- Given entries -

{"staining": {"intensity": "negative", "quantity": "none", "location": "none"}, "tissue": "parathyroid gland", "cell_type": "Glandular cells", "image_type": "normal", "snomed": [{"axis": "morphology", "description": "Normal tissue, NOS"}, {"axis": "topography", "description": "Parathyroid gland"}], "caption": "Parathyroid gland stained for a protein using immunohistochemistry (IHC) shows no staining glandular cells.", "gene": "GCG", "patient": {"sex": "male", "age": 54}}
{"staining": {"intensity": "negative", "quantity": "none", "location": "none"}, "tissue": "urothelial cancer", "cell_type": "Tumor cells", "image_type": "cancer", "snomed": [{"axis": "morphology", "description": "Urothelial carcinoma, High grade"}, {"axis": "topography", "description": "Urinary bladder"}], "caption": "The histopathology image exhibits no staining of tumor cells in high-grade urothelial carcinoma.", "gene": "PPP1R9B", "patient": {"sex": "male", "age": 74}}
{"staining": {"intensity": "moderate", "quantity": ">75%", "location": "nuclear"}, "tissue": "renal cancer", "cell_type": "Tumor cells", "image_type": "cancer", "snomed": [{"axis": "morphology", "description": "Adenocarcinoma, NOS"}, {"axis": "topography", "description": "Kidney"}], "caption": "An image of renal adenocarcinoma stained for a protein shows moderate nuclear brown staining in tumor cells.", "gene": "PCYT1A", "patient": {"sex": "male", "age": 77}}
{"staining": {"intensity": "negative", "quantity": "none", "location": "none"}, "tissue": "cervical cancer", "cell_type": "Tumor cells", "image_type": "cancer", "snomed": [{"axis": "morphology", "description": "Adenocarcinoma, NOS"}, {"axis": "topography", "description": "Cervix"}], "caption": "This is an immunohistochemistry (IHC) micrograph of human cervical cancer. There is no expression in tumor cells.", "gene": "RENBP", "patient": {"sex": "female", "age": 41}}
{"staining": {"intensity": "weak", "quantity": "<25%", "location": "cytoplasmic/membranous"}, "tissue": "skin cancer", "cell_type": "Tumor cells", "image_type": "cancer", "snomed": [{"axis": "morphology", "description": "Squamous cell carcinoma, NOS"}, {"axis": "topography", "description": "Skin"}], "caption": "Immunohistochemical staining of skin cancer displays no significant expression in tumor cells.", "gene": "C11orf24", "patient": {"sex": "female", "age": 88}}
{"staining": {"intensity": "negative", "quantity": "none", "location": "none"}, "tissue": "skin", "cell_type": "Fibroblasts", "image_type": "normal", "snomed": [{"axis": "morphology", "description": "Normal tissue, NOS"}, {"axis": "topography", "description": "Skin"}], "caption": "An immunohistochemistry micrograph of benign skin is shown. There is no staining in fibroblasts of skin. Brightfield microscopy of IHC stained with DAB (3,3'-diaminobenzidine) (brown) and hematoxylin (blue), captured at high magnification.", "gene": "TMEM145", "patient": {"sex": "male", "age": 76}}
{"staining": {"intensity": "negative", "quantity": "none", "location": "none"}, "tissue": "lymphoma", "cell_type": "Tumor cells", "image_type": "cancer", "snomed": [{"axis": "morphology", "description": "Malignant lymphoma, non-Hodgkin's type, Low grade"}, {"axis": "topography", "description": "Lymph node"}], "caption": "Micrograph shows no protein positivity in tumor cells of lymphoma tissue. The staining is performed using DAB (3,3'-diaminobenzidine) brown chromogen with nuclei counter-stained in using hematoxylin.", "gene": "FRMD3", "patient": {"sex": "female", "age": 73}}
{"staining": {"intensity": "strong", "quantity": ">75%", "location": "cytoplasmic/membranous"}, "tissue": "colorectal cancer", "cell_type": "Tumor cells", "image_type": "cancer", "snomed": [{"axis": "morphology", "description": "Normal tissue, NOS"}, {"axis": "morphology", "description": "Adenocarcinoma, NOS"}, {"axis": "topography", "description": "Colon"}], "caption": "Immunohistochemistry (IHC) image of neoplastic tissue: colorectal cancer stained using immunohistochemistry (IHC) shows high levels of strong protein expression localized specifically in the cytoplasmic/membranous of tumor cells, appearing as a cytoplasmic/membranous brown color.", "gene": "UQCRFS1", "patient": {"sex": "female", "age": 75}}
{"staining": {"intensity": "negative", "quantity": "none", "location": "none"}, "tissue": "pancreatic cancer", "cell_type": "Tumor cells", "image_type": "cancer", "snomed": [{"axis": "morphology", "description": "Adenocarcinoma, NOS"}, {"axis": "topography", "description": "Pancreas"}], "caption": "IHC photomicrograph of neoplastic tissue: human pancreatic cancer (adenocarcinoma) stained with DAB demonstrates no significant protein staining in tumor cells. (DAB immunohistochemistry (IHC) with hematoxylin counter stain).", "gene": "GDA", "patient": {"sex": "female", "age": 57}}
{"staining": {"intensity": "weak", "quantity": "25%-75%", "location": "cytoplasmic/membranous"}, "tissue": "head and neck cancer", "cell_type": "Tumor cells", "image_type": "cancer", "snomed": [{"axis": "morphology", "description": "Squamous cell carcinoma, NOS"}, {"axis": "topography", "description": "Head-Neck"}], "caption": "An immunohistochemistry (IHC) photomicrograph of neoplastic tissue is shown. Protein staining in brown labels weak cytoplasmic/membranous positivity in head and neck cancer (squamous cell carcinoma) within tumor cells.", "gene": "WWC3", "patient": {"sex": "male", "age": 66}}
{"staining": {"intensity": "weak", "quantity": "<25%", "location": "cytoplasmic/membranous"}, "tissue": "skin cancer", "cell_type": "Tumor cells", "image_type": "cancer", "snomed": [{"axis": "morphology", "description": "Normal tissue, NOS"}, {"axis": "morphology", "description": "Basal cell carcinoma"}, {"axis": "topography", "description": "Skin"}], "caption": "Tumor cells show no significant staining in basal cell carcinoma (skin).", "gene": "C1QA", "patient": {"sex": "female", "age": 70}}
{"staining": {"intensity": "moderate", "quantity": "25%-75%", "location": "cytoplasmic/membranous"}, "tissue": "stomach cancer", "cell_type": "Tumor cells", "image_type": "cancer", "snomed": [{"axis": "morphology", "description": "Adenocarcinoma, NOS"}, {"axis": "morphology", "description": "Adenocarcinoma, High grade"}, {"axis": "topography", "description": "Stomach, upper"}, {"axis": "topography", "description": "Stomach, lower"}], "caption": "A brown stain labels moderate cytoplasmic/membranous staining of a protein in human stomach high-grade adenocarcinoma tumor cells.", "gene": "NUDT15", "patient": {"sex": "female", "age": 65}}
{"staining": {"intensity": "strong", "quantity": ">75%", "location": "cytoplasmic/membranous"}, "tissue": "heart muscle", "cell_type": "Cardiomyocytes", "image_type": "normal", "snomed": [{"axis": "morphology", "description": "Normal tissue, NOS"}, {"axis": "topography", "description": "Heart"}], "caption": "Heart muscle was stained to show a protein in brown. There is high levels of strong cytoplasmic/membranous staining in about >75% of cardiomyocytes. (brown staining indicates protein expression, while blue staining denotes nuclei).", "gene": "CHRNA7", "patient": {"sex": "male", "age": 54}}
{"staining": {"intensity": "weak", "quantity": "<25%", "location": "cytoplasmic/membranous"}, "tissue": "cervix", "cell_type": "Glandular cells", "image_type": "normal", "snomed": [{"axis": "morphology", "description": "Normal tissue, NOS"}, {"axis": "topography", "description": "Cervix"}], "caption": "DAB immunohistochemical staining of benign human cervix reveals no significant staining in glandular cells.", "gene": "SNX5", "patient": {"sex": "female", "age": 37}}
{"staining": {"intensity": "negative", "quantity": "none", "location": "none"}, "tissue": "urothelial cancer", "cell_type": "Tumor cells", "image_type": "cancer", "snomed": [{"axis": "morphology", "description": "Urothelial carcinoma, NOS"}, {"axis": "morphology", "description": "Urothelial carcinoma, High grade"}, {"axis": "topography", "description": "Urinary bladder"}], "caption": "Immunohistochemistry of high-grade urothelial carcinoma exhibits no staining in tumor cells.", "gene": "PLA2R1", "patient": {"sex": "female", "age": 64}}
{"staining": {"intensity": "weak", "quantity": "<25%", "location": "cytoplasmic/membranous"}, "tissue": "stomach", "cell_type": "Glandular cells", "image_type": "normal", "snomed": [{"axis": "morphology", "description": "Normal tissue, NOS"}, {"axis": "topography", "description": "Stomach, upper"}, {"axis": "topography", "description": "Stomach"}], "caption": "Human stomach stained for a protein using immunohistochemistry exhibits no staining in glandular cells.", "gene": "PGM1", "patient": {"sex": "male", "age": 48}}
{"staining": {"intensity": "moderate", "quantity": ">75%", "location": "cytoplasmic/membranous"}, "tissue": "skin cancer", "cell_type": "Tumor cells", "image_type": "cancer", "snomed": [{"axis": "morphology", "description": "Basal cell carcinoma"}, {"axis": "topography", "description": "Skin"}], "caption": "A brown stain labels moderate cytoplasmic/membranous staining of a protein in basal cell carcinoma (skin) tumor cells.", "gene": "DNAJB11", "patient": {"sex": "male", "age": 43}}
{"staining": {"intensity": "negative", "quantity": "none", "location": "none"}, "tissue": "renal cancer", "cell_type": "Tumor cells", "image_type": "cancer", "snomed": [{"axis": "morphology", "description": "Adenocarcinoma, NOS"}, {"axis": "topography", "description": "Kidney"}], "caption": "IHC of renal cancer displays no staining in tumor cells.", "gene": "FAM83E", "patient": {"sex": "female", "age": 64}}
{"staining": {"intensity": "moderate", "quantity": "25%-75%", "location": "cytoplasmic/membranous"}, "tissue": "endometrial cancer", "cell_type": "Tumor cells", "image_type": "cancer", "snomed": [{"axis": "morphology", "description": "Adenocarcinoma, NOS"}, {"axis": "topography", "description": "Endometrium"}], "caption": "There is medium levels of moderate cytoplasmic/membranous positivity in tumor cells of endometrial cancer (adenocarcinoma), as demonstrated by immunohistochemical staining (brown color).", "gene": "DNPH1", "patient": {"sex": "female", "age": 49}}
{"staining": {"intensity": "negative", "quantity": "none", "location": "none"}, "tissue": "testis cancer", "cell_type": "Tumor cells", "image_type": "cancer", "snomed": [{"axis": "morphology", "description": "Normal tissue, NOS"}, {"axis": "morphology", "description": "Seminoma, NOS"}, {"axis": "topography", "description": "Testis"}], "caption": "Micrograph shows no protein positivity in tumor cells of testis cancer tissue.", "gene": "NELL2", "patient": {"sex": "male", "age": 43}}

- Description of the task -
The expected output is exactly the lines of the listing above between the line holding "muscle was stained" and the line holding "staining of benign", inclusive.

- Result of this exercise -
{"staining": {"intensity": "strong", "quantity": ">75%", "location": "cytoplasmic/membranous"}, "tissue": "heart muscle", "cell_type": "Cardiomyocytes", "image_type": "normal", "snomed": [{"axis": "morphology", "description": "Normal tissue, NOS"}, {"axis": "topography", "description": "Heart"}], "caption": "Heart muscle was stained to show a protein in brown. There is high levels of strong cytoplasmic/membranous staining in about >75% of cardiomyocytes. (brown staining indicates protein expression, while blue staining denotes nuclei).", "gene": "CHRNA7", "patient": {"sex": "male", "age": 54}}
{"staining": {"intensity": "weak", "quantity": "<25%", "location": "cytoplasmic/membranous"}, "tissue": "cervix", "cell_type": "Glandular cells", "image_type": "normal", "snomed": [{"axis": "morphology", "description": "Normal tissue, NOS"}, {"axis": "topography", "description": "Cervix"}], "caption": "DAB immunohistochemical staining of benign human cervix reveals no significant staining in glandular cells.", "gene": "SNX5", "patient": {"sex": "female", "age": 37}}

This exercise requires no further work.